- Born: March 9, 1971 (age 55) New York City, U.S.
- Education: Johnson & Wales University
- Spouse: Christine Fazzino
- Children: Riley Leibfried^{[failed verification]}
- Culinary career
- Current restaurant Soleil @k;
- Television show(s) Hell's Kitchen Food Network Challenge;

= Scott Leibfried =

American chef and culinary consultant (born 1971)

Scott Leibfried is an American chef and culinary consultant best known for his work hosting and participating in cooking-related competition programs Hell's Kitchen and the Food Network Challenge. Leibfried was born in New York City as the younger of two children.

==Career==

After graduating from Johnson & Wales University, Leibfried spent most of his time working in the US Northeast and Europe, before relocating to the West Coast of the United States in 1997 to work as a chef at the Four Seasons Hotel in Beverly Hills, California. In 2002, he left for the executive chef position at the Napa Valley Grille in Los Angeles. He soon moved to London to work at a variety of restaurants under the guidance of Gordon Ramsay.

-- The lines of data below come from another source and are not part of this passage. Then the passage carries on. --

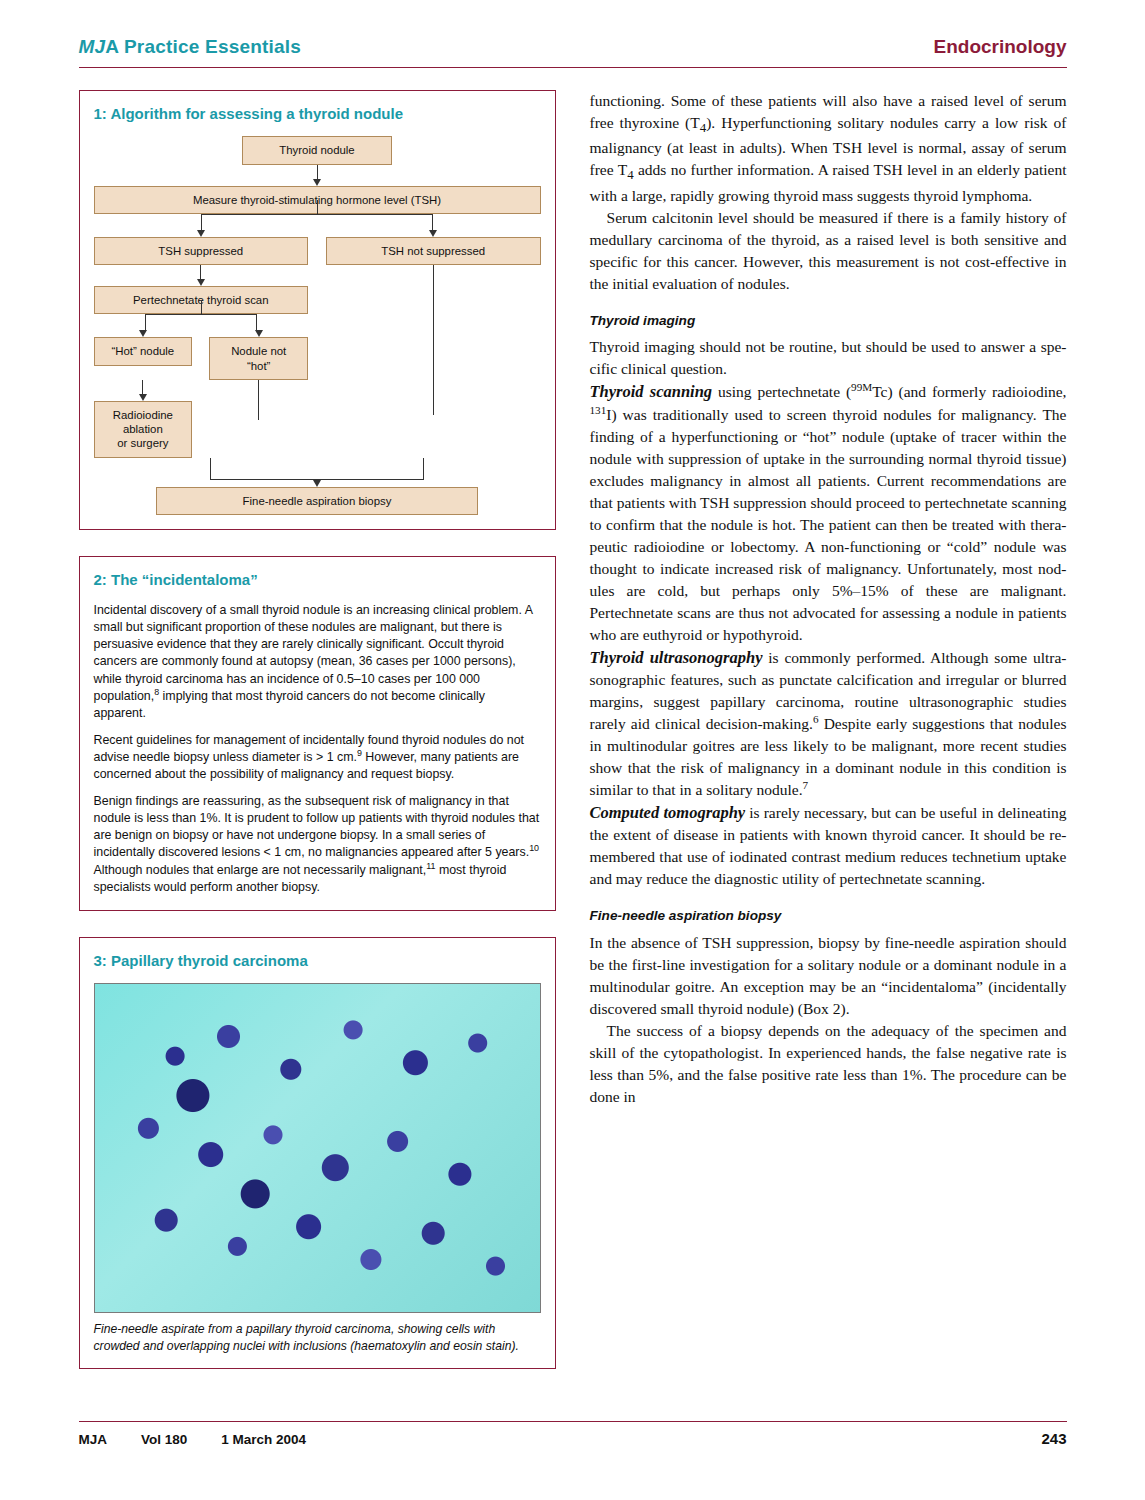MJA Practice Essentials
Endocrinology
1: Algorithm for assessing a thyroid nodule
Thyroid nodule
Measure thyroid-stimulating hormone level (TSH)
TSH suppressed
TSH not suppressed
Pertechnetate thyroid scan
“Hot” nodule
Nodule not “hot”
Radioiodine ablation
or surgery
Fine-needle aspiration biopsy
2: The “incidentaloma”
Incidental discovery of a small thyroid nodule is an increasing clinical problem. A small but significant proportion of these nodules are malignant, but there is persuasive evidence that they are rarely clinically significant. Occult thyroid cancers are commonly found at autopsy (mean, 36 cases per 1000 persons), while thyroid carcinoma has an incidence of 0.5–10 cases per 100 000 population,8 implying that most thyroid cancers do not become clinically apparent.
Recent guidelines for management of incidentally found thyroid nodules do not advise needle biopsy unless diameter is > 1 cm.9 However, many patients are concerned about the possibility of malignancy and request biopsy.
Benign findings are reassuring, as the subsequent risk of malignancy in that nodule is less than 1%. It is prudent to follow up patients with thyroid nodules that are benign on biopsy or have not undergone biopsy. In a small series of incidentally discovered lesions < 1 cm, no malignancies appeared after 5 years.10 Although nodules that enlarge are not necessarily malignant,11 most thyroid specialists would perform another biopsy.
3: Papillary thyroid carcinoma
Fine-needle aspirate from a papillary thyroid carcinoma, showing cells with crowded and overlapping nuclei with inclusions (haematoxylin and eosin stain).
functioning. Some of these patients will also have a raised level of serum free thyroxine (T4). Hyperfunctioning solitary nodules carry a low risk of malignancy (at least in adults). When TSH level is normal, assay of serum free T4 adds no further information. A raised TSH level in an elderly patient with a large, rapidly growing thyroid mass suggests thyroid lymphoma.
Serum calcitonin level should be measured if there is a family history of medullary carcinoma of the thyroid, as a raised level is both sensitive and specific for this cancer. However, this measurement is not cost-effective in the initial evaluation of nodules.
Thyroid imaging
Thyroid imaging should not be routine, but should be used to answer a specific clinical question.
Thyroid scanning using pertechnetate (99MTc) (and formerly radioiodine, 131I) was traditionally used to screen thyroid nodules for malignancy. The finding of a hyperfunctioning or “hot” nodule (uptake of tracer within the nodule with suppression of uptake in the surrounding normal thyroid tissue) excludes malignancy in almost all patients. Current recommendations are that patients with TSH suppression should proceed to pertechnetate scanning to confirm that the nodule is hot. The patient can then be treated with therapeutic radioiodine or lobectomy. A non-functioning or “cold” nodule was thought to indicate increased risk of malignancy. Unfortunately, most nodules are cold, but perhaps only 5%–15% of these are malignant. Pertechnetate scans are thus not advocated for assessing a nodule in patients who are euthyroid or hypothyroid.
Thyroid ultrasonography is commonly performed. Although some ultrasonographic features, such as punctate calcification and irregular or blurred margins, suggest papillary carcinoma, routine ultrasonographic studies rarely aid clinical decision-making.6 Despite early suggestions that nodules in multinodular goitres are less likely to be malignant, more recent studies show that the risk of malignancy in a dominant nodule in this condition is similar to that in a solitary nodule.7
Computed tomography is rarely necessary, but can be useful in delineating the extent of disease in patients with known thyroid cancer. It should be remembered that use of iodinated contrast medium reduces technetium uptake and may reduce the diagnostic utility of pertechnetate scanning.
Fine-needle aspiration biopsy
In the absence of TSH suppression, biopsy by fine-needle aspiration should be the first-line investigation for a solitary nodule or a dominant nodule in a multinodular goitre. An exception may be an “incidentaloma” (incidentally discovered small thyroid nodule) (Box 2).
The success of a biopsy depends on the adequacy of the specimen and skill of the cytopathologist. In experienced hands, the false negative rate is less than 5%, and the false positive rate less than 1%. The procedure can be done in
MJA Vol 1801 March 2004
243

In 2006, Leibfried became the executive chef at Soleil @K in San Diego.

In August 2012, Leibfried became the corporate chef at Fleetwood's restaurant in Maui. Because of this, he left his position on Hell's Kitchen as the blue team's sous chef after the series' first ten seasons, and was replaced by James Avery for the eleventh season.

Leibfried currently serves as chief culinary officer at Greensbury Market. He co-owns and serves as the executive culinary creator at the Italian restaurant Fontana Di Vino in Charlotte, North Carolina.

==Television==

- Leibfried appeared as Gordon Ramsay's blue kitchen sous-chef on the first ten seasons of the American edition of Hell's Kitchen.
- He hosted the Food Network Challenge cooking competition series during season 1 on the Food Network.
- Leibfried also appeared on Kitchen Nightmares during the season 1 episode 16 "J Willy's" and the season 2 episode 5 "Lido di Manhattan Beach".